The UK lottery has reported that hackers have tried to obtain unauthorised access to player accounts. Millions of players have already been urged to change their passwords, and if you haven’t done so already, you’re advised to take care of it ASAP.
During cybersecurity monitoring, Camelot, the parent company, discovered that hackers were using ‘credential stuffing’ attacks to obtain access to other people’s accounts. This type of attack involves attempting to enter previously-obtained credentials into other websites in order to gain access, hoping that the victim uses the exact same login credentials there.
Reportedly, this has had no effect on the systems or databases that determine the outcome of the drawing, so there’s nothing to worry about with regards to the legitimacy of the lottery winners.
This example clearly demonstrates why it’s a not a good idea to use the same passwords across all websites.
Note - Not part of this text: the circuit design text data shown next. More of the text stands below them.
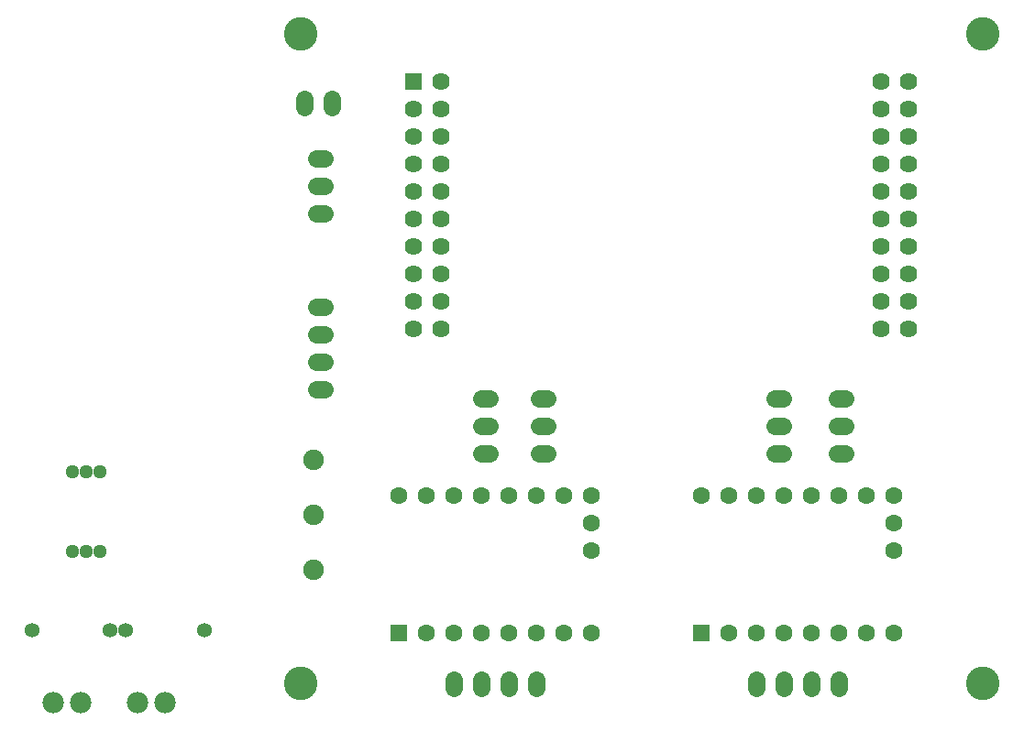
<source format=gbr>
G04 EAGLE Gerber RS-274X export*
G75*
%MOMM*%
%FSLAX34Y34*%
%LPD*%
%INSoldermask Bottom*%
%IPPOS*%
%AMOC8*
5,1,8,0,0,1.08239X$1,22.5*%
G01*
G04 Define Apertures*
%ADD10C,3.101600*%
%ADD11C,1.601600*%
%ADD12R,1.601600X1.601600*%
%ADD13C,1.625600*%
%ADD14R,1.621600X1.621600*%
%ADD15C,1.621600*%
%ADD16C,1.901600*%
%ADD17C,1.981200*%
%ADD18C,1.361600*%
%ADD19C,1.286600*%
D10*
X50000Y50000D03*
X680000Y50000D03*
X50000Y650000D03*
X680000Y650000D03*
D11*
X141100Y223500D03*
X166500Y223500D03*
X191900Y223500D03*
X217300Y223500D03*
X242700Y223500D03*
X268100Y223500D03*
X293500Y223500D03*
X318900Y223500D03*
D12*
X141100Y96500D03*
D11*
X166500Y96500D03*
X191900Y96500D03*
X217300Y96500D03*
X242700Y96500D03*
X268100Y96500D03*
X293500Y96500D03*
X318900Y96500D03*
X318900Y198100D03*
X318900Y172700D03*
D13*
X268003Y53128D02*
X268003Y45508D01*
X242603Y45508D02*
X242603Y53128D01*
X217203Y53128D02*
X217203Y45508D01*
X191803Y45508D02*
X191803Y53128D01*
X270190Y262600D02*
X277810Y262600D01*
X277810Y288000D02*
X270190Y288000D01*
X270190Y313400D02*
X277810Y313400D01*
X224810Y262600D02*
X217190Y262600D01*
X217190Y288000D02*
X224810Y288000D01*
X224810Y313400D02*
X217190Y313400D01*
D11*
X420386Y223500D03*
X445786Y223500D03*
X471186Y223500D03*
X496586Y223500D03*
X521986Y223500D03*
X547386Y223500D03*
X572786Y223500D03*
X598186Y223500D03*
D12*
X420386Y96500D03*
D11*
X445786Y96500D03*
X471186Y96500D03*
X496586Y96500D03*
X521986Y96500D03*
X547386Y96500D03*
X572786Y96500D03*
X598186Y96500D03*
X598186Y198100D03*
X598186Y172700D03*
D13*
X547100Y53128D02*
X547100Y45508D01*
X521700Y45508D02*
X521700Y53128D01*
X496300Y53128D02*
X496300Y45508D01*
X470900Y45508D02*
X470900Y53128D01*
X545190Y262600D02*
X552810Y262600D01*
X552810Y288000D02*
X545190Y288000D01*
X545190Y313400D02*
X552810Y313400D01*
X495810Y262600D02*
X488190Y262600D01*
X488190Y288000D02*
X495810Y288000D01*
X495810Y313400D02*
X488190Y313400D01*
D14*
X154074Y606190D03*
D15*
X154074Y580790D03*
X154074Y555390D03*
X154074Y529990D03*
X154074Y504590D03*
X154074Y479190D03*
X154074Y453790D03*
X154074Y428390D03*
X154074Y402990D03*
X154074Y377590D03*
X611274Y606190D03*
X179474Y606190D03*
X585874Y606190D03*
X611274Y580790D03*
X179474Y580790D03*
X585874Y580790D03*
X611274Y555390D03*
X179474Y555390D03*
X585874Y555390D03*
X611274Y529990D03*
X179474Y529990D03*
X585874Y529990D03*
X611274Y504590D03*
X179474Y504590D03*
X585874Y504590D03*
X611274Y479190D03*
X179474Y479190D03*
X585874Y479190D03*
X611274Y453790D03*
X179474Y453790D03*
X585874Y453790D03*
X611274Y428390D03*
X179474Y428390D03*
X585874Y428390D03*
X611274Y402990D03*
X179474Y402990D03*
X585874Y402990D03*
X611274Y377590D03*
X179474Y377590D03*
X585874Y377590D03*
D16*
X62000Y155000D03*
X62000Y205800D03*
X62000Y256600D03*
D13*
X78700Y582190D02*
X78700Y589810D01*
X53300Y589810D02*
X53300Y582190D01*
X64190Y484600D02*
X71810Y484600D01*
X71810Y510000D02*
X64190Y510000D01*
X64190Y535400D02*
X71810Y535400D01*
X71810Y321900D02*
X64190Y321900D01*
X64190Y347300D02*
X71810Y347300D01*
X71810Y372700D02*
X64190Y372700D01*
X64190Y398100D02*
X71810Y398100D01*
D17*
X-100700Y32000D03*
X-75300Y32000D03*
X-178700Y32000D03*
X-153300Y32000D03*
D18*
X-111200Y99000D03*
X-38800Y99000D03*
X-198200Y99000D03*
X-125800Y99000D03*
D19*
X-160700Y246000D03*
X-148000Y246000D03*
X-135300Y246000D03*
X-160700Y172000D03*
X-148000Y172000D03*
X-135300Y172000D03*
M02*

</source>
Luckily, only 150 users have had their login credentials stolen, and very little of their personal data has been compromised. However, the hackers now know these people’s real names as well as how much money they had deposited in their lottery accounts. Hackers have tried to play around with 10 of these accounts, but even so, none of the victims have experienced any form of financial loss as a result of this thus far.
According to Camelot, the company does not display full credit card or bank account details. Accounts with any kind of suspicious behaviour have already been suspended. As a precaution, it’s a good idea to change your password, especially if you’re using the same one on other websites.